▶ _Supplied passage_
[BEGIN]

I told him, “Yeah, I get it.”
The young man went on, “Well, when I was in school, they pumped me full of all these different drugs. It was bad. I finally told my mom, when I turned eighteen, that I wasn’t going to take these meds any more. She told me, ‘Then I’m throwing you out of the house’. I told her, ‘Okay, then sign the paperwork to emancipate me, and I’m out of here.’ She did that.”
I asked him, “So, it was okay then?”
He deflected the question and asked me, “Is the girl in jail?”
“Not right now, but she’s been there a lot, and she has two years of prison hanging over her head.”
The young guy shook his head and paused for a moment, and then he said, “That’s no good. I did three in and three out. I went into prison at eighteen.”
I asked no questions. I just let it all hang.
I just said, “Jails and prisons don’t do any good. They are just warehouses for humans.”
The oil changer went on, “I was dating this girl. I had just turned eighteen. She was sixteen. We had a party for my birthday. Her dad gave me a carton of cigarettes as a gift. I was still smoking at the time. I thought we were all cool. When I had sex with his daughter, the dad called the cops on me.”

[END]

▶ _Records shown_
[BEGIN]

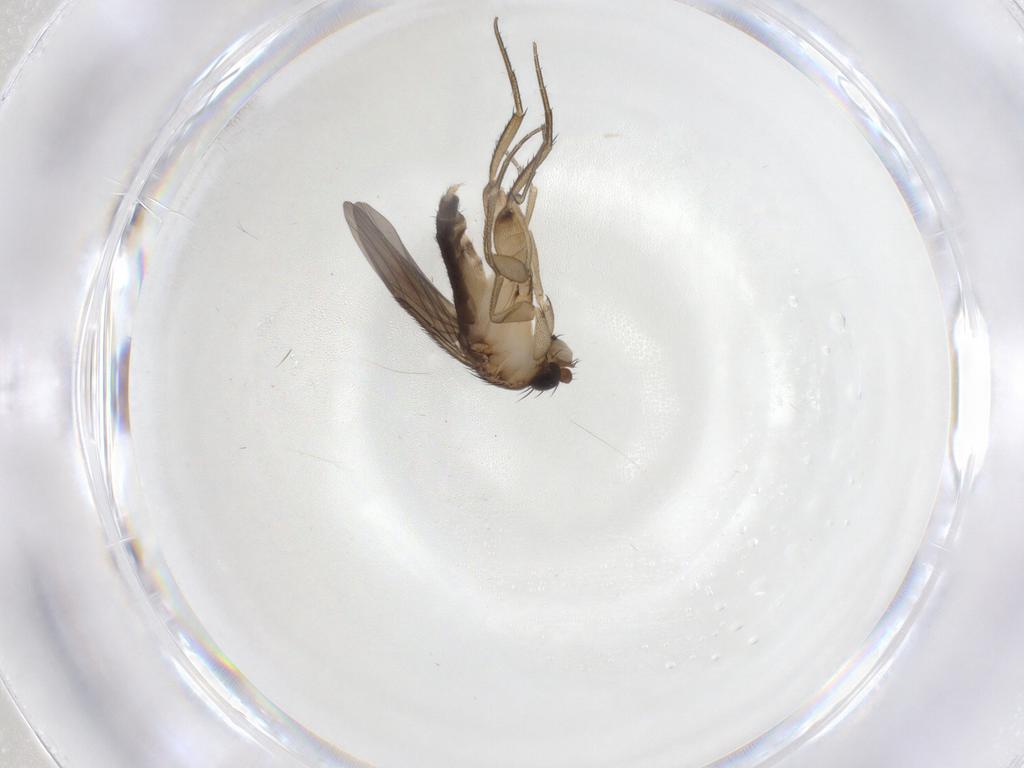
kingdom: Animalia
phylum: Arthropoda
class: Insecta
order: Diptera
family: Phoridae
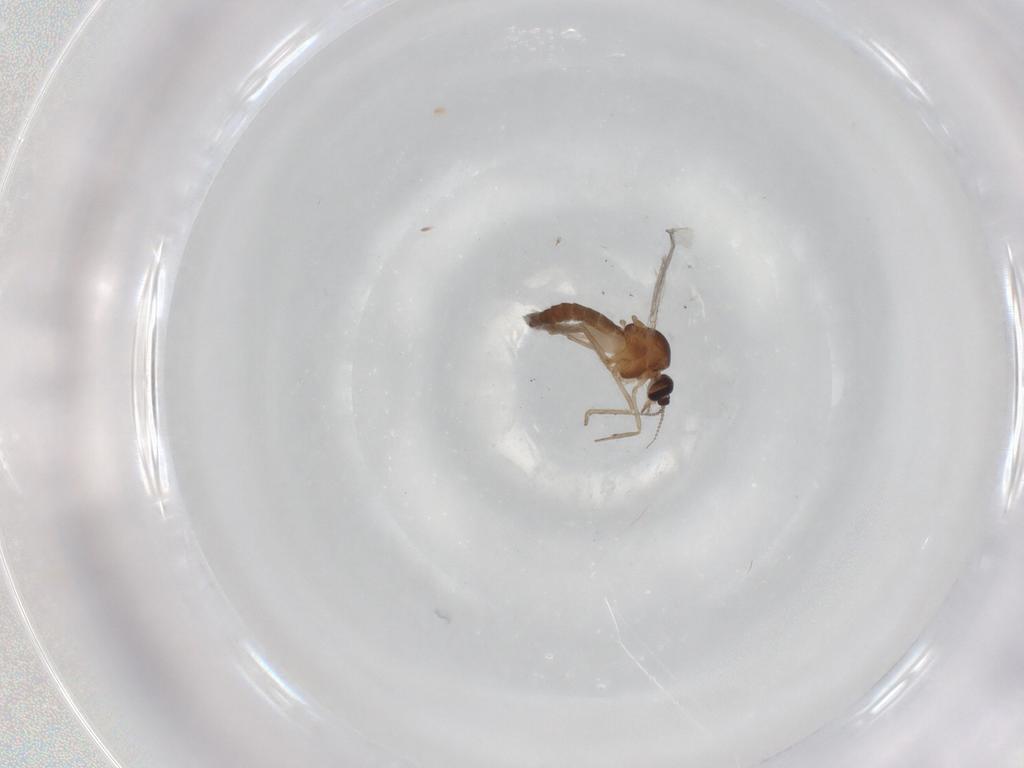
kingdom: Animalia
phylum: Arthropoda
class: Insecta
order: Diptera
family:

[END]

Reproduce the conversation passage word for word from "The young man" to "it all hang.". The records are drawn from a separate source and are unrelated to the conversation passage.

▶ _Expected answer_
The young man went on, “Well, when I was in school, they pumped me full of all these different drugs. It was bad. I finally told my mom, when I turned eighteen, that I wasn’t going to take these meds any more. She told me, ‘Then I’m throwing you out of the house’. I told her, ‘Okay, then sign the paperwork to emancipate me, and I’m out of here.’ She did that.”
I asked him, “So, it was okay then?”
He deflected the question and asked me, “Is the girl in jail?”
“Not right now, but she’s been there a lot, and she has two years of prison hanging over her head.”
The young guy shook his head and paused for a moment, and then he said, “That’s no good. I did three in and three out. I went into prison at eighteen.”
I asked no questions. I just let it all hang.